%%

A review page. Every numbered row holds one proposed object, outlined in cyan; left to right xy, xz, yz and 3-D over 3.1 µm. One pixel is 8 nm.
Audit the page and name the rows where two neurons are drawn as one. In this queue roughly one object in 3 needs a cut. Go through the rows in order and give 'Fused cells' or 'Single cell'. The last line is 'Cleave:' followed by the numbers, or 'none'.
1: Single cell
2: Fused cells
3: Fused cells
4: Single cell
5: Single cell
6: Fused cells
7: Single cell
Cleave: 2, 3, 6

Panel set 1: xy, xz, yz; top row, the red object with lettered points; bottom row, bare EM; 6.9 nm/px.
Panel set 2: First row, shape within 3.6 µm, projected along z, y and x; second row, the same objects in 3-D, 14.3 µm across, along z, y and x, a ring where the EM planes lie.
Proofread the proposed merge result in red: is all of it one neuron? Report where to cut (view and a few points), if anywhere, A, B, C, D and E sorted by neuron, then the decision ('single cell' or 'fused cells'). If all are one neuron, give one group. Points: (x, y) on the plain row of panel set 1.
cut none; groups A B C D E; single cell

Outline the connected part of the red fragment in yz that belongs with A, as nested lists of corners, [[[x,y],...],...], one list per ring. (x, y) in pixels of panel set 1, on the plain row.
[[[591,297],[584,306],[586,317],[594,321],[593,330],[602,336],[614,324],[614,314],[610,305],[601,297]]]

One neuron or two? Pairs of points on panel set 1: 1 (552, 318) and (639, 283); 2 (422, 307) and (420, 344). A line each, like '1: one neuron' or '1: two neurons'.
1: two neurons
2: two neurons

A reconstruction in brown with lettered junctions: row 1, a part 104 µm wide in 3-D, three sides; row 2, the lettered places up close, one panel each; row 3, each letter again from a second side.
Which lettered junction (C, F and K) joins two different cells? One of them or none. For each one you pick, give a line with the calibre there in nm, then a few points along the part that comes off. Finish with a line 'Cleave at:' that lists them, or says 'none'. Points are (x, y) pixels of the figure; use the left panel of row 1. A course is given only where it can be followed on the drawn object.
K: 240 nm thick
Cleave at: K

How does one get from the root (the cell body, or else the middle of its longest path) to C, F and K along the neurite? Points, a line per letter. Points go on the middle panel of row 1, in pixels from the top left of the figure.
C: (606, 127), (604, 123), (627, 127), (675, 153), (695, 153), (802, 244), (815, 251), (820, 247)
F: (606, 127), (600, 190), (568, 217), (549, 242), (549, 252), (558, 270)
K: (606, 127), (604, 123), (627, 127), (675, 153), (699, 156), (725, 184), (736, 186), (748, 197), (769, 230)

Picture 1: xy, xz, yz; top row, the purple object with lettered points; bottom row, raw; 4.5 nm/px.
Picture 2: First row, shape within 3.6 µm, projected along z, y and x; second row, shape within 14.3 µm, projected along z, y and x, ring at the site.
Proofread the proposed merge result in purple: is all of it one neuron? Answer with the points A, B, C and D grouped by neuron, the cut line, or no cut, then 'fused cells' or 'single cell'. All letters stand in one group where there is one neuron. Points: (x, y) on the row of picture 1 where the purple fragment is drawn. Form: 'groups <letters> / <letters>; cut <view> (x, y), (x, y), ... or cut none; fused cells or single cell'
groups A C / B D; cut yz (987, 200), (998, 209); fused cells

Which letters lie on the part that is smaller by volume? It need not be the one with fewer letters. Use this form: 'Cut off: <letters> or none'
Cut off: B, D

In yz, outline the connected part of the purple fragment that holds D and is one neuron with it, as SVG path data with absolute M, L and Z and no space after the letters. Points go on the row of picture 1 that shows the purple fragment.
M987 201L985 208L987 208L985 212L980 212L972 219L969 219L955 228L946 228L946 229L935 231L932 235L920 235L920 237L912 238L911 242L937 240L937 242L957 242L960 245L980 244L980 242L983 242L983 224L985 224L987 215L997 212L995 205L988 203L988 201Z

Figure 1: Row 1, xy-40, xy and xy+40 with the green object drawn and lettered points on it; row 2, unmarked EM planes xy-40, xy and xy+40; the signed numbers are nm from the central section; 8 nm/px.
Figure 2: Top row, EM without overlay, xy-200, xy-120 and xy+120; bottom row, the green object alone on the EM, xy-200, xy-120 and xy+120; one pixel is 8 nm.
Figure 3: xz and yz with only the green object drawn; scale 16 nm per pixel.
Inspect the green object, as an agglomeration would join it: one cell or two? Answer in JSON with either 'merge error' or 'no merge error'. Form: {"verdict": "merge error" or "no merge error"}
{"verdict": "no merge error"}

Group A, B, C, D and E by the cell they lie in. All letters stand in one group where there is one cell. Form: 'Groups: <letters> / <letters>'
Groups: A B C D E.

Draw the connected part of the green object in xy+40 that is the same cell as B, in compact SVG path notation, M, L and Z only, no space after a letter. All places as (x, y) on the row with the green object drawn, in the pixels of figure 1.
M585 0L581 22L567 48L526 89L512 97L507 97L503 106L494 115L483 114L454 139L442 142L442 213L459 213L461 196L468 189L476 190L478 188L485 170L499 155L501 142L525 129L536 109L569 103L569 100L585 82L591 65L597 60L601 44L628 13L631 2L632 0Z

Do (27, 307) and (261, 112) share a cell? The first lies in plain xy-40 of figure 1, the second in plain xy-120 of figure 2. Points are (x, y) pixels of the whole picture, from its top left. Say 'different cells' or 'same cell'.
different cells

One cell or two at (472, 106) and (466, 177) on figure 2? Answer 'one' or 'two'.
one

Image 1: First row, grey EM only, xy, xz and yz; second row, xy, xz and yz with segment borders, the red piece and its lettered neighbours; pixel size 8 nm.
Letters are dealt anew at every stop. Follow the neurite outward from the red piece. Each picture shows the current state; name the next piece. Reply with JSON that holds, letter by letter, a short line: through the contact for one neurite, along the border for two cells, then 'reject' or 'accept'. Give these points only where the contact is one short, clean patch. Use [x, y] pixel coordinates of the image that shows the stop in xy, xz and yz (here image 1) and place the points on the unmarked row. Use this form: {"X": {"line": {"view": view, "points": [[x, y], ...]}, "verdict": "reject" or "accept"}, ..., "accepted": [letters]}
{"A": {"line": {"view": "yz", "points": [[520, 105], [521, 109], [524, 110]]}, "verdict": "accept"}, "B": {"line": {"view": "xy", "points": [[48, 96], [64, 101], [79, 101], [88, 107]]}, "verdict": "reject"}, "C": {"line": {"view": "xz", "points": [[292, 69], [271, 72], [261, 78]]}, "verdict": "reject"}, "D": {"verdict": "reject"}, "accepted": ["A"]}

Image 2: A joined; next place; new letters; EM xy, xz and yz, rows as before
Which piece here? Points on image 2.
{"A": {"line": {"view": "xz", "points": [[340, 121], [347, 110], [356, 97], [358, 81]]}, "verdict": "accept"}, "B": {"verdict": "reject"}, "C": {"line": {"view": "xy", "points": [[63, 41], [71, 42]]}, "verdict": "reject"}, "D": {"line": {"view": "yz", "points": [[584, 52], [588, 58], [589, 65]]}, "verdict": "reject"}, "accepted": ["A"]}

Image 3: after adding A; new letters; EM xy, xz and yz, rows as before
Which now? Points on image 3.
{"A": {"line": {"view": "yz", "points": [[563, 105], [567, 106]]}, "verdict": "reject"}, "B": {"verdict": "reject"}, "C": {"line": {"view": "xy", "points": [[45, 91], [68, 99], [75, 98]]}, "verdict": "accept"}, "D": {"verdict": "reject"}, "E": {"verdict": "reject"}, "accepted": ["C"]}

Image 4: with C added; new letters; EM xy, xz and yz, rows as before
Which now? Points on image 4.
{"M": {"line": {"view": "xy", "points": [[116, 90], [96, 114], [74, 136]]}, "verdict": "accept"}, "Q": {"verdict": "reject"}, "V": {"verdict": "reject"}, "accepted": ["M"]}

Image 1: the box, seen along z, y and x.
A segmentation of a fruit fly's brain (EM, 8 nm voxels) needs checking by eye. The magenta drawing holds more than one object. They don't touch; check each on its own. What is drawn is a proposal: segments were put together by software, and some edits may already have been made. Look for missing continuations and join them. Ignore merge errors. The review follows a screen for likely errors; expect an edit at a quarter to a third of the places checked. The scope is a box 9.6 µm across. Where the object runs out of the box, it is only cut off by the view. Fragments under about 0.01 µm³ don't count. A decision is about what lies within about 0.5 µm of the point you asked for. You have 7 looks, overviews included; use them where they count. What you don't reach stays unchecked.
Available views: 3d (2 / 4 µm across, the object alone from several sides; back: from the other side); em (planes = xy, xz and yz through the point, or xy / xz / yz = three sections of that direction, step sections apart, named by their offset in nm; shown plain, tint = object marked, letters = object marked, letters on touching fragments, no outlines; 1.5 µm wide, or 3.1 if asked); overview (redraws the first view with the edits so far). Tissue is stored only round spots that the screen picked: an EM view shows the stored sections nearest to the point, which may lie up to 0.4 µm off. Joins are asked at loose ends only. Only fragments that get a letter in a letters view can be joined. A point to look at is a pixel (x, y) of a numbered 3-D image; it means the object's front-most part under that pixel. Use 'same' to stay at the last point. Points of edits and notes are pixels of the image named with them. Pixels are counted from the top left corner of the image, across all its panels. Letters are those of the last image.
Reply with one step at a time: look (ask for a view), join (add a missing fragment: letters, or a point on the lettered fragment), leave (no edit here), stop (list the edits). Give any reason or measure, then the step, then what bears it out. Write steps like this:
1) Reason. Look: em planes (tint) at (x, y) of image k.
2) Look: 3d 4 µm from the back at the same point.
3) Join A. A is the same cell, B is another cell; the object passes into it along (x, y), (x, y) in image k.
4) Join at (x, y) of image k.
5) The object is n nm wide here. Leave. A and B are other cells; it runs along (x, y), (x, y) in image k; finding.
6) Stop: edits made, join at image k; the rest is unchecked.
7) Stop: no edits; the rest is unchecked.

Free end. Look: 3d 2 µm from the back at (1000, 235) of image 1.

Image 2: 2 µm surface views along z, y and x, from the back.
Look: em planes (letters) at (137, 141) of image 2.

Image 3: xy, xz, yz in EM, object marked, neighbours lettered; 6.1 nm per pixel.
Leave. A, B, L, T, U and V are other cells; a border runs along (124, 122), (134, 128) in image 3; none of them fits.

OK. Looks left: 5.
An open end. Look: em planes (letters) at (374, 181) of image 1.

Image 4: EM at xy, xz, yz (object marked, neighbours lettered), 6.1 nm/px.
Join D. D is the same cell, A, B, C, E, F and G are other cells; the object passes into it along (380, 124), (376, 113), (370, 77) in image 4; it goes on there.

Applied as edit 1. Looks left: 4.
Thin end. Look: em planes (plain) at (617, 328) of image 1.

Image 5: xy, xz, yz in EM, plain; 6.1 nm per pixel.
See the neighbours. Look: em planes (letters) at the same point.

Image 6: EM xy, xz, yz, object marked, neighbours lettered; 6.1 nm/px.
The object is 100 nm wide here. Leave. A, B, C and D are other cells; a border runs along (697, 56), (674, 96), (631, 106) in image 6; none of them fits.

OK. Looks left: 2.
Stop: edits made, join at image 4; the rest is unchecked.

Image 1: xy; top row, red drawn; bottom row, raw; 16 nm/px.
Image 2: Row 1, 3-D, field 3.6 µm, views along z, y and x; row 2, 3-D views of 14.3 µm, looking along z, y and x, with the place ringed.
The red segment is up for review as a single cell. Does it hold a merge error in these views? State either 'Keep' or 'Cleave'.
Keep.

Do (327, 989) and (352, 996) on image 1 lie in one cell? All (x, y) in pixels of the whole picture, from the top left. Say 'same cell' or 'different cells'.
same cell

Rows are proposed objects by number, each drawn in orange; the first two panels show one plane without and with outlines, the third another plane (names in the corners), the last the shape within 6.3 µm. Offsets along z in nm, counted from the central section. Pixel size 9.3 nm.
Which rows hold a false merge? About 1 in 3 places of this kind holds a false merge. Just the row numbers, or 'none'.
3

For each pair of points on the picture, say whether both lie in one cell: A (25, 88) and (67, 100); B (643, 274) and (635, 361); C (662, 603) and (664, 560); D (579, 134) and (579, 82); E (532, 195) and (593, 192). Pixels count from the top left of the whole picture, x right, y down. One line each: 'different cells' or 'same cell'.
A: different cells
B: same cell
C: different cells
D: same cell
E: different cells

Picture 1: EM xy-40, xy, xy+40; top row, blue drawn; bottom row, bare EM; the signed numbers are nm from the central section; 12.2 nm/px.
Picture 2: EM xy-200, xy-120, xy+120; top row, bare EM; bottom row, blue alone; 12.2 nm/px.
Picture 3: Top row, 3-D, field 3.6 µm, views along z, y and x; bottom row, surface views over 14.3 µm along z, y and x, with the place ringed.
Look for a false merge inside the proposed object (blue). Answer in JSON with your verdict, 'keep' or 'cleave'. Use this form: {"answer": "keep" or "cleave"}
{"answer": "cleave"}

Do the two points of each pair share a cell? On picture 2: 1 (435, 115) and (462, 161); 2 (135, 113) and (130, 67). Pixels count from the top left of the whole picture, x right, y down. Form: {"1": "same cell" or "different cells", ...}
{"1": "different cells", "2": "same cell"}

%%

Directions for this task:
For the listing above, print only the lines starting at the line containing "Picture 1: xy, xz, yz;" and ending at the line containing "Picture 2: First", exactly, both included.

Response for this exercise:
Picture 1: xy, xz, yz; top row, the purple object with lettered points; bottom row, raw; 4.5 nm/px.
Picture 2: First row, shape within 3.6 µm, projected along z, y and x; second row, shape within 14.3 µm, projected along z, y and x, ring at the site.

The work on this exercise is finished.